------ SOURCE DOCUMENT ------
Subsection PSM Properties of Similar Matrices

Similar matrices share many properties and it is these theorems that justify the choice of the word “similar.” First we will show that similarity is an equivalence relation. Equivalence relations are important in the study of various algebras and can always be regarded as a kind of weak version of equality. Sort of alike, but not quite equal. The notion of two matrices being row-equivalent is an example of an equivalence relation we have been working with since the beginning of the course (see Exercise RREF.T11). Row-equivalent matrices are not equal, but they are a lot alike. For example, row-equivalent matrices have the same rank. Formally, an equivalence relation requires three conditions hold: reflexive, symmetric and transitive. We will illustrate these as we prove that similarity is an equivalence relation.
------
### EXERCISE OBJECTIVE
Answer these from the passage on similar matrices:
1. Equivalence relations can always be regarded as a kind of what?
2. What do row-equivalent matrices have in common, according to the example given?
3. Which three conditions must hold for an equivalence relation?
------ MATERIAL SUPPLIED ------
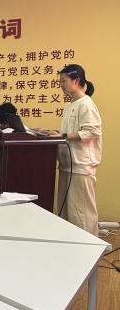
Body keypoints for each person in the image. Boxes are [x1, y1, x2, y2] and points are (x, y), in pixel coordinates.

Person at [48, 65, 102, 235]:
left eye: (64, 81)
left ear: (76, 81)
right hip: (66, 164)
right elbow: (69, 133)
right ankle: (70, 247)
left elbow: (91, 132)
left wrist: (62, 135)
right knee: (66, 212)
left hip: (81, 166)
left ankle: (89, 249)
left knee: (82, 214)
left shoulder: (86, 104)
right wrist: (54, 134)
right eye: (60, 81)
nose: (61, 85)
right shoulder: (69, 106)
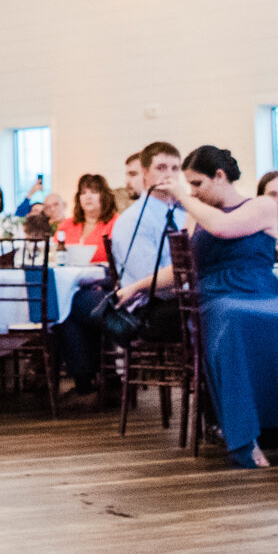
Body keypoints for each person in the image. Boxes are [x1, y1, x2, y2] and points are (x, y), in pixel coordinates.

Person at [139, 148, 278, 467]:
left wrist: (183, 198)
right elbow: (182, 267)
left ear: (219, 176)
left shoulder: (262, 204)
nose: (194, 191)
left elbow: (224, 228)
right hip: (216, 295)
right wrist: (135, 288)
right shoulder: (197, 213)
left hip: (259, 287)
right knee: (233, 323)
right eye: (189, 186)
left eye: (198, 183)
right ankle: (246, 436)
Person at [59, 142, 186, 395]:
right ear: (146, 173)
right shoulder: (130, 222)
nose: (168, 175)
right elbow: (151, 284)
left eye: (175, 168)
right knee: (210, 313)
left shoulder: (184, 213)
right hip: (147, 310)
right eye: (161, 167)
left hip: (178, 300)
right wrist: (193, 285)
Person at [62, 173, 120, 261]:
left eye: (94, 192)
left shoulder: (116, 224)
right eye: (83, 193)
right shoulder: (66, 225)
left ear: (104, 196)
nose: (88, 197)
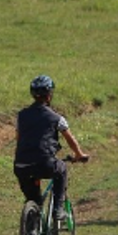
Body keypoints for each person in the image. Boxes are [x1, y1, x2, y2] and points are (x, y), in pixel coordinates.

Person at [14, 75, 90, 222]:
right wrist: (79, 154)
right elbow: (70, 140)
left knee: (34, 199)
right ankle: (58, 209)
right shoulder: (56, 117)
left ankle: (32, 230)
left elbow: (18, 138)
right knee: (61, 170)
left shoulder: (21, 116)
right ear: (49, 96)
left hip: (21, 165)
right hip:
------
### ANSWER AREA
1. A weak version of equality.
2. They have the same rank.
3. Reflexive, symmetric and transitive.